**WORK TASK**
The expected output is the data itself, duplicated in full.

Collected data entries
■ ■ ■ ■
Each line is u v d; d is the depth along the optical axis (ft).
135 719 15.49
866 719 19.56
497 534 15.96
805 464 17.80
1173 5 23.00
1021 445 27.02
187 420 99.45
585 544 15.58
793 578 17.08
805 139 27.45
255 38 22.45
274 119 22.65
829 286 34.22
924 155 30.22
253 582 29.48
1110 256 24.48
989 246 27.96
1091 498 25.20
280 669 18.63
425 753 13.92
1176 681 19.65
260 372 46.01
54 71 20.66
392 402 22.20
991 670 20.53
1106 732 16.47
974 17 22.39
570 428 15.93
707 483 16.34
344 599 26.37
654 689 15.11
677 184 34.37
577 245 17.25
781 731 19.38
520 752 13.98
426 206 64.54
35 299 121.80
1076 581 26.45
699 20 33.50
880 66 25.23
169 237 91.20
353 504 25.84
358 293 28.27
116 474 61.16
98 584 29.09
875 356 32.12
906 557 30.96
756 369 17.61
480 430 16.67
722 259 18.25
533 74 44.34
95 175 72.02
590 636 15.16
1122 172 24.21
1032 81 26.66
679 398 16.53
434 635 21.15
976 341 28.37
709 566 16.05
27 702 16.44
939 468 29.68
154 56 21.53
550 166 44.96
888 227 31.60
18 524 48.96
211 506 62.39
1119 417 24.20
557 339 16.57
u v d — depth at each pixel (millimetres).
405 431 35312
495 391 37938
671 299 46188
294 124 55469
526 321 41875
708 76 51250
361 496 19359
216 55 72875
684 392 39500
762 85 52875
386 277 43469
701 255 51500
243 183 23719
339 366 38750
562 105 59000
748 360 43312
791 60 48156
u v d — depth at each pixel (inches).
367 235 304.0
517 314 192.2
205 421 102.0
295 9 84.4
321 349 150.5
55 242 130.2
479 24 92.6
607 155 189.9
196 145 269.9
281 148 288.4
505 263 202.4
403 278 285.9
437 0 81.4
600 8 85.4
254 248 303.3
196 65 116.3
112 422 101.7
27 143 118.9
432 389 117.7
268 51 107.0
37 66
■ ■ ■ ■
**EXERCISE ANSWER**
Each line is u v d; d is the depth along the optical axis (ft).
135 719 15.49
866 719 19.56
497 534 15.96
805 464 17.80
1173 5 23.00
1021 445 27.02
187 420 99.45
585 544 15.58
793 578 17.08
805 139 27.45
255 38 22.45
274 119 22.65
829 286 34.22
924 155 30.22
253 582 29.48
1110 256 24.48
989 246 27.96
1091 498 25.20
280 669 18.63
425 753 13.92
1176 681 19.65
260 372 46.01
54 71 20.66
392 402 22.20
991 670 20.53
1106 732 16.47
974 17 22.39
570 428 15.93
707 483 16.34
344 599 26.37
654 689 15.11
677 184 34.37
577 245 17.25
781 731 19.38
520 752 13.98
426 206 64.54
35 299 121.80
1076 581 26.45
699 20 33.50
880 66 25.23
169 237 91.20
353 504 25.84
358 293 28.27
116 474 61.16
98 584 29.09
875 356 32.12
906 557 30.96
756 369 17.61
480 430 16.67
722 259 18.25
533 74 44.34
95 175 72.02
590 636 15.16
1122 172 24.21
1032 81 26.66
679 398 16.53
434 635 21.15
976 341 28.37
709 566 16.05
27 702 16.44
939 468 29.68
154 56 21.53
550 166 44.96
888 227 31.60
18 524 48.96
211 506 62.39
1119 417 24.20
557 339 16.57
u v d — depth at each pixel (millimetres).
405 431 35312
495 391 37938
671 299 46188
294 124 55469
526 321 41875
708 76 51250
361 496 19359
216 55 72875
684 392 39500
762 85 52875
386 277 43469
701 255 51500
243 183 23719
339 366 38750
562 105 59000
748 360 43312
791 60 48156
u v d — depth at each pixel (inches).
367 235 304.0
517 314 192.2
205 421 102.0
295 9 84.4
321 349 150.5
55 242 130.2
479 24 92.6
607 155 189.9
196 145 269.9
281 148 288.4
505 263 202.4
403 278 285.9
437 0 81.4
600 8 85.4
254 248 303.3
196 65 116.3
112 422 101.7
27 143 118.9
432 389 117.7
268 51 107.0
37 66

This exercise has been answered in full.